Synopses & Reviews
The first full account of the government-sanctioned genocide of California Indians under United States rule.
Between 1846 and 1873, California's Indian population plunged from perhaps 150,000 to 30,000. Benjamin Madley is the first historian to uncover the full extent of the slaughter, the involvement of state and federal officials, the taxpayer dollars that supported the violence, indigenous resistance, who did the killing, and why the killings ended. This deeply researched book is a comprehensive and chilling history of an American genocide.
Madley describes pre-contact California and precursors to the genocide before explaining how the Gold Rush stirred vigilante violence against California Indians. He narrates the rise of a state-sanctioned killing machine and the broad societal, judicial, and political support for genocide. Many participated: vigilantes, volunteer state militiamen, U.S. Army soldiers, U.S. congressmen, California governors, and others.

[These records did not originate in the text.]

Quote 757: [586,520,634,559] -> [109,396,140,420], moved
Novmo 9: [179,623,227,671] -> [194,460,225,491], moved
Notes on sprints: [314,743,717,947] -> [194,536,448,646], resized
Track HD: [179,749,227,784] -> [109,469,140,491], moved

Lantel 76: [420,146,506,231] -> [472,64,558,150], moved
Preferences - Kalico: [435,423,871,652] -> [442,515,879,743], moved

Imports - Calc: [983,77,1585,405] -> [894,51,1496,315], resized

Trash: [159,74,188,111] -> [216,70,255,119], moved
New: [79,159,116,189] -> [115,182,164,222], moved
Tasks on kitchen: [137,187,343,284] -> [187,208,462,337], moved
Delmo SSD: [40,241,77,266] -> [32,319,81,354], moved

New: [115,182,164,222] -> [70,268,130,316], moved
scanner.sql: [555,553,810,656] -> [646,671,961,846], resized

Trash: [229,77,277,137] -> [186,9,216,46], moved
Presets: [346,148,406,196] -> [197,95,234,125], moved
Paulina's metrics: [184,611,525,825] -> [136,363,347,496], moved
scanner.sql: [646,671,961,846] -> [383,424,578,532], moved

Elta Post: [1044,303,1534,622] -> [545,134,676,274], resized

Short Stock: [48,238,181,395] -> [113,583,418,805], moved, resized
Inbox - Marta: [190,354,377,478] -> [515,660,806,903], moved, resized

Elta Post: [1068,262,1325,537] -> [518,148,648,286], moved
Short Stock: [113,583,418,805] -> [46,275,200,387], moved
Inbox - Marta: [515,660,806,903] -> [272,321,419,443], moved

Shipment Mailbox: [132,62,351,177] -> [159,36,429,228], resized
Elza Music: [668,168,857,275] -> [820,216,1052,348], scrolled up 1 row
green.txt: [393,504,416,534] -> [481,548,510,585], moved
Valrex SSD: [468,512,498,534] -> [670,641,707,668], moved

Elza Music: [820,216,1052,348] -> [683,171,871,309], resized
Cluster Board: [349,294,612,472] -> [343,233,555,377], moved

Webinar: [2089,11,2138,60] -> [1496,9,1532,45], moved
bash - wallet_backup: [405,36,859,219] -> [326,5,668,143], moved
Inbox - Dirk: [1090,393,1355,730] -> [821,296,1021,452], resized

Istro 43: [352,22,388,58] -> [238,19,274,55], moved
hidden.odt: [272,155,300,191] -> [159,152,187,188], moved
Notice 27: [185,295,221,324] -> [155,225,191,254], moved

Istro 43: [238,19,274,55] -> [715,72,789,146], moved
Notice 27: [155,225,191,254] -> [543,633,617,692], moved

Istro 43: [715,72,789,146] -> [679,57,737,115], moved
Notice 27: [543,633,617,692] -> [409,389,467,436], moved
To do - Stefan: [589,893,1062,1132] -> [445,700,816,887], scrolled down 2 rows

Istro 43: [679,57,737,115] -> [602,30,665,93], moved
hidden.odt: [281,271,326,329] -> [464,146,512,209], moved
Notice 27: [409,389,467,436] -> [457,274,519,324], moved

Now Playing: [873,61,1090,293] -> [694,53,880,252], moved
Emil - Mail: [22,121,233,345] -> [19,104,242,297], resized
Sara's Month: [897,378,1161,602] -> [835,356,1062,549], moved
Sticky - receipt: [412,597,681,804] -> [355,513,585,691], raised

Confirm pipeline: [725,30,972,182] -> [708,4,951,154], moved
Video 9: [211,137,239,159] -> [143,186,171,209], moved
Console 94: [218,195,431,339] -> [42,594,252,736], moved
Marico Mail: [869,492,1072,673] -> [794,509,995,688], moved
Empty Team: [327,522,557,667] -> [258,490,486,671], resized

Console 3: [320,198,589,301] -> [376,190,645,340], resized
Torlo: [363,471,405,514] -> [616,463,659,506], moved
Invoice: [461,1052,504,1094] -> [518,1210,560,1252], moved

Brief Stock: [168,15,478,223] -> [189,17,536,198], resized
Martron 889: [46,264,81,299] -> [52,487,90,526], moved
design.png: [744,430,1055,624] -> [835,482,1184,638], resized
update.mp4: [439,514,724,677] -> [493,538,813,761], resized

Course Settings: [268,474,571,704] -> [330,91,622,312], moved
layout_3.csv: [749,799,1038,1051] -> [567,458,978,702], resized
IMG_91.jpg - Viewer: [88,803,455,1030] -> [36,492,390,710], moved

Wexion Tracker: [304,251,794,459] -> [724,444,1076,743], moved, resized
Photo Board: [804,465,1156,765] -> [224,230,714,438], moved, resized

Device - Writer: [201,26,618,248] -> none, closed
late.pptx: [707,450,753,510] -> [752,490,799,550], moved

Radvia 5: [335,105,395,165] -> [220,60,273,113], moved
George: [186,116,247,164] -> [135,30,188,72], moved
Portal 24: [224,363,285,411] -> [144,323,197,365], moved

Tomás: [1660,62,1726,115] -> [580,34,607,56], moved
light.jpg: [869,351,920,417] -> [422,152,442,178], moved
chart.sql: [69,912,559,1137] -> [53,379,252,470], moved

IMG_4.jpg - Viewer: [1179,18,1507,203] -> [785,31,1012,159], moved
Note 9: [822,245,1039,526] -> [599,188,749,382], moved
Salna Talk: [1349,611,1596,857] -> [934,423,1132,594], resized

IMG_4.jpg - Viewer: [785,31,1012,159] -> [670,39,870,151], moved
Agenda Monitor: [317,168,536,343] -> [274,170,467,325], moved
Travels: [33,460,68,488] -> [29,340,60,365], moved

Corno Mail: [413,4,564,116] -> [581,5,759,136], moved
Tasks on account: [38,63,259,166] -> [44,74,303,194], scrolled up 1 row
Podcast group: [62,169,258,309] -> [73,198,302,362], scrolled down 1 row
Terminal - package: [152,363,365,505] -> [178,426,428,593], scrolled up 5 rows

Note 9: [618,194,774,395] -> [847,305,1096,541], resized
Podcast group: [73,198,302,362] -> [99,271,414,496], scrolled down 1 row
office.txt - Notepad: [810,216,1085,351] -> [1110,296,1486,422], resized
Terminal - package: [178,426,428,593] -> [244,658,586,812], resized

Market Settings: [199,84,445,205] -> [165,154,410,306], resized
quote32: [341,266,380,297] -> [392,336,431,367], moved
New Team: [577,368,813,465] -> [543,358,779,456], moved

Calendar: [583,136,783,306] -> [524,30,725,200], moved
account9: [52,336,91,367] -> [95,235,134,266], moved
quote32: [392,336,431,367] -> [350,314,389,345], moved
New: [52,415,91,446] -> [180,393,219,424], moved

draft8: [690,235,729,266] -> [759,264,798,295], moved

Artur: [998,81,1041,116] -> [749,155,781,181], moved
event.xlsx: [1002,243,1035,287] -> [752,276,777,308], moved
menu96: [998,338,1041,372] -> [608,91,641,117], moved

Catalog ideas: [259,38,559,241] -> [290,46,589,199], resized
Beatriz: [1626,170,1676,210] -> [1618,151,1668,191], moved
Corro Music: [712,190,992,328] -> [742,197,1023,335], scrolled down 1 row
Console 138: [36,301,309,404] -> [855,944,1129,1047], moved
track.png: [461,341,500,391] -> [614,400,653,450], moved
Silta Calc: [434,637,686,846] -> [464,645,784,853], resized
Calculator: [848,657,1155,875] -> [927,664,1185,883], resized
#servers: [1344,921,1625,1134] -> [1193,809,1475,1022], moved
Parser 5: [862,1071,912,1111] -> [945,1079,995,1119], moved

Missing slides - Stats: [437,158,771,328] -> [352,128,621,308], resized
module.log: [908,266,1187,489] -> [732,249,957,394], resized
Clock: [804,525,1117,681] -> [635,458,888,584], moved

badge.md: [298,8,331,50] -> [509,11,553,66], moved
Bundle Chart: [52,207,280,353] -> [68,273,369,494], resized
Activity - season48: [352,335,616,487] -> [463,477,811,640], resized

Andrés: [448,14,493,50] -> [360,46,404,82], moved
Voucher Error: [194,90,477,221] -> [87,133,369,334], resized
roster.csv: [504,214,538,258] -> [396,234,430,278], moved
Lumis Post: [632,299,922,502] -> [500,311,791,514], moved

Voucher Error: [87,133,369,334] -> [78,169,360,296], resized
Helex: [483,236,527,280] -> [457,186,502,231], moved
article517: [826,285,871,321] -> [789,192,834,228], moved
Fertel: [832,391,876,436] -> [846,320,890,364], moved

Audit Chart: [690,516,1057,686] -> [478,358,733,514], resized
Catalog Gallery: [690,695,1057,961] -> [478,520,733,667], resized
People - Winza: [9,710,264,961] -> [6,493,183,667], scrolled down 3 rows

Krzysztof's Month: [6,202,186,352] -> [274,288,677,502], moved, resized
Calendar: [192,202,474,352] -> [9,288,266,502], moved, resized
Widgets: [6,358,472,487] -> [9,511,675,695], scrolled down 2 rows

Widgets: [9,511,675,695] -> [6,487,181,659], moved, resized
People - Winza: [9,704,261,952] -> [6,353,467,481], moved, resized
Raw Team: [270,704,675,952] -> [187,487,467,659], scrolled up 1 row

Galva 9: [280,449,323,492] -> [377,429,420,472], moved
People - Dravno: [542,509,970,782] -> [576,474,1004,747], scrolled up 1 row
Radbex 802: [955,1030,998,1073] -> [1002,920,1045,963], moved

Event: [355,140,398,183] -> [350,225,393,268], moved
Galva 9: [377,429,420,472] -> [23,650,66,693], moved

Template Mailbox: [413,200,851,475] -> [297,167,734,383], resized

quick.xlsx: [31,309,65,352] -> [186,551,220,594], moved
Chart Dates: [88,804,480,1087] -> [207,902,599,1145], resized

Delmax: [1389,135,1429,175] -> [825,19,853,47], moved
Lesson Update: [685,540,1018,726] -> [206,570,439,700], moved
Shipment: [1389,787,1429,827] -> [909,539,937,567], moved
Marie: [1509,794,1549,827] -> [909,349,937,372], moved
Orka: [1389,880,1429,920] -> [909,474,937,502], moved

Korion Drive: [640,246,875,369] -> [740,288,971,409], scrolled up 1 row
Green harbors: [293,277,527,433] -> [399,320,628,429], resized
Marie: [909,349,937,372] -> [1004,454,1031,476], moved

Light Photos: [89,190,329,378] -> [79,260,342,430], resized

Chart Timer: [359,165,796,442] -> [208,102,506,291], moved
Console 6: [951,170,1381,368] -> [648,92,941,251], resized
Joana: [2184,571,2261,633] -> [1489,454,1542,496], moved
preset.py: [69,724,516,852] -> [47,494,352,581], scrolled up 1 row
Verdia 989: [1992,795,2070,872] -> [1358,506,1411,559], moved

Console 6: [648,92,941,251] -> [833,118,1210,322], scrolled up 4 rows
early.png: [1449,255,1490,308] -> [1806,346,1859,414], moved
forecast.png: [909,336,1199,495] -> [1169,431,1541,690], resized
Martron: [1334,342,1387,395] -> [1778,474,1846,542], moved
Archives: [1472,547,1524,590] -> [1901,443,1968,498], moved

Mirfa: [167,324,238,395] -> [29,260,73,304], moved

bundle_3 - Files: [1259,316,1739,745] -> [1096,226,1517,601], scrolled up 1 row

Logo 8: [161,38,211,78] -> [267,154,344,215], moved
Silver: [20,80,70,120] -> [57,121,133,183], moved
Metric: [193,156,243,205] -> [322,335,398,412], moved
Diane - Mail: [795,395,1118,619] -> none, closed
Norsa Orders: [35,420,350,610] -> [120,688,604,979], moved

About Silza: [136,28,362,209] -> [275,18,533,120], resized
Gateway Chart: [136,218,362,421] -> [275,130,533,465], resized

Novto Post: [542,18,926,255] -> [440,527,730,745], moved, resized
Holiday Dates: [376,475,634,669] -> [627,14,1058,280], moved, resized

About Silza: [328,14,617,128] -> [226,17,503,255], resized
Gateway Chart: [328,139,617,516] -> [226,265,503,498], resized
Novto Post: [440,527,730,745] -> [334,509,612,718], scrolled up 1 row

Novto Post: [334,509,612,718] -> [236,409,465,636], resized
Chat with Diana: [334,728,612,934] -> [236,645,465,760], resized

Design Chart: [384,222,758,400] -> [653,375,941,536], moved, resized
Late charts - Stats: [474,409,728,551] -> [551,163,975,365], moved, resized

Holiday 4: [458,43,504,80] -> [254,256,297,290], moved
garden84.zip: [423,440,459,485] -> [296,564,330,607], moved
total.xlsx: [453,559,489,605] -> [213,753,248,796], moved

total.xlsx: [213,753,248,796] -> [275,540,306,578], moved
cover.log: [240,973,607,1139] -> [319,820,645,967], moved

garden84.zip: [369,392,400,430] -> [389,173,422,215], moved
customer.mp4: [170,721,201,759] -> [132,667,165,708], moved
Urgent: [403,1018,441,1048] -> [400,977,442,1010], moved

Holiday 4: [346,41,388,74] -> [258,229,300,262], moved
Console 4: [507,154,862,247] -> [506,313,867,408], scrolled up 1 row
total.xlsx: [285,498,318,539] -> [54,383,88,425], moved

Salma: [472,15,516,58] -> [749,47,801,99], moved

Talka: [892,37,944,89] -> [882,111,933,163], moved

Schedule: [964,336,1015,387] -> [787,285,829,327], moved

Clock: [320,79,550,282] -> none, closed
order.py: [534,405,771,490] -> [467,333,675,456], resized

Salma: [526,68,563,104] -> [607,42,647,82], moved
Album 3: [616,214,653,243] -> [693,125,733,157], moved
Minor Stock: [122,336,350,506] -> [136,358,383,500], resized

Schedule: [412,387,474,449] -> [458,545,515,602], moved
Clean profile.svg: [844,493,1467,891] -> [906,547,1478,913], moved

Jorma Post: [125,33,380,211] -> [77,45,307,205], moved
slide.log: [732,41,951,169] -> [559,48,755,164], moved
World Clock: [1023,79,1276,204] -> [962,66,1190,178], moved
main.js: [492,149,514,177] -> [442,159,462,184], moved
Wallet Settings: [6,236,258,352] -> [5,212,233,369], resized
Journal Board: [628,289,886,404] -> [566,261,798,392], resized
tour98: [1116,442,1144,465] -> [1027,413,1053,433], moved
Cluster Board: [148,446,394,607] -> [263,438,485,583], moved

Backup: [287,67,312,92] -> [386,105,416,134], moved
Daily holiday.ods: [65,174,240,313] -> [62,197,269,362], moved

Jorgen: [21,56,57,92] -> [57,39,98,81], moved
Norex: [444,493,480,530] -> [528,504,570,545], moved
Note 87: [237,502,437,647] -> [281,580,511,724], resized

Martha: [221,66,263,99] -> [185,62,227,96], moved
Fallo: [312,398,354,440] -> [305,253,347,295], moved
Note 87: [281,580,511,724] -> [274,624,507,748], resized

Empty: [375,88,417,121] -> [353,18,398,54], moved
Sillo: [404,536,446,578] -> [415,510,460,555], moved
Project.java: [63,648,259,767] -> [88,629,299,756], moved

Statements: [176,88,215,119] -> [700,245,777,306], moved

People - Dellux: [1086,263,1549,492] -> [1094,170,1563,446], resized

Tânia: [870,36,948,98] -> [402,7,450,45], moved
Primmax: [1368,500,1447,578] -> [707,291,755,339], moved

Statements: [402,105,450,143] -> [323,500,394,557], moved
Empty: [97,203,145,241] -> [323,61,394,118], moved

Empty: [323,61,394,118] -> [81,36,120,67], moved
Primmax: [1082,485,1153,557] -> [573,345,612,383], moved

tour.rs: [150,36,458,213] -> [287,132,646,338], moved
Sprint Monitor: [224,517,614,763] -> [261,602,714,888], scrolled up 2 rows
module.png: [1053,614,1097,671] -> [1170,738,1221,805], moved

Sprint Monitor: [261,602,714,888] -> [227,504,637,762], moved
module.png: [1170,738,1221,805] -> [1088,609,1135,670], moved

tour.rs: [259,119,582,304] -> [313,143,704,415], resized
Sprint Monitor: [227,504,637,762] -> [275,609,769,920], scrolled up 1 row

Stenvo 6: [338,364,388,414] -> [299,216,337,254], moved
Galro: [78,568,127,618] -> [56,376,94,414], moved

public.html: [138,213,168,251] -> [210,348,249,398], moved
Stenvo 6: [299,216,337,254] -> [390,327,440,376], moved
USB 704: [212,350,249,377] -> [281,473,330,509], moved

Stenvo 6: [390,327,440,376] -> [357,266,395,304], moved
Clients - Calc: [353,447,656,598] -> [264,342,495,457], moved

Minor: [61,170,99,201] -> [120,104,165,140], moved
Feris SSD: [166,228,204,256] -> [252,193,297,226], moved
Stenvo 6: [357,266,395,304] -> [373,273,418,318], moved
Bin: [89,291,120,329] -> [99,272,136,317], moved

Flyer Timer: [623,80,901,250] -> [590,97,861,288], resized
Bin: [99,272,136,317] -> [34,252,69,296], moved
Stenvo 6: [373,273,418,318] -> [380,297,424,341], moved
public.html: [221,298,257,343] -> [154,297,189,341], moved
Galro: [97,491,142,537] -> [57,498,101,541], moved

The state and federal governments spent at least $1,700,000 on campaigns against California Indians. Besides evaluating government officials' culpability, Madley considers why the slaughter constituted genocide and how other possible genocides within and beyond the Americas might be investigated using the methods presented in this groundbreaking book.
Review
"Benjamin Madley’s book is brilliant, unsettling, and necessary. It will change forever how we understand the history of California, and it will make historians of other places and periods wonder what they have missed. An American Genocide will have a long legacy." Pekka Hämäläinen (Oxford University), author of The Comanche Empir
Review
"Comprehensively researched and well-written....An American Genocide courageously challenges the status quo — with primary sources — about how the state and federal government were involved in the decimation of the California Indian tribes." True West
Review
"Gruesomely thorough....Others have described some of these campaigns, but never in such strong terms and with so much blame placed directly on the United States government." Alexander Nazaryan, Newsweek
Review
"As Benjamin Madley writes in An American Genocide, by 1873, roaming bands of Indian-killers played a major role in reducing native numbers by more than 80 percent.... The mass murders raise the question: Did they constitute genocide by official design? [Madley] thinks so. He thoroughly documents the extent of the killings and their horrific consequences.... Emphasizing ‘intention and repetition’ in the California massacres, Madley [underscores] the designing role of state and federal officials." Alan Taylor, New York Times Book Review
Review
"Madley has far exceeded previous scholarship in making a persuasive case for concluding that what happened to California Indians from 1846 to 1873 qualifies as genocide." Jeffrey Ostler (University of Oregon), author of The Plains Sioux and U.S. Colonialism from Lewis and Clark to Wounded Knee
Review
"An American Genocide provides one of the most detailed and stunning narratives of violence, murder, and state-sponsored genocide in North America, making this book a major achievement in the fields of both Native American history and Genocide Studies." Ned Blackhawk (Yale University), author of Violence Over the Land: Indians and Empires in the Early American West
Review
"Madley has documented his charge of genocide [with] prosecutorial ferocity.... [His] appendices are the most complete incident-by-incident tally ever compiled of Indian lives lost during this terrible period. This scrupulously detailed epilogue is the equivalent of a memorial wall that we are visiting for the first time." Peter Nabokov, New York Review of Books
About the Author
Benjamin Madley is associate professor of history, University of California, Los Angeles, where he focuses on Native America, the United States, and genocide in world history. He lives in Los Angeles, CA.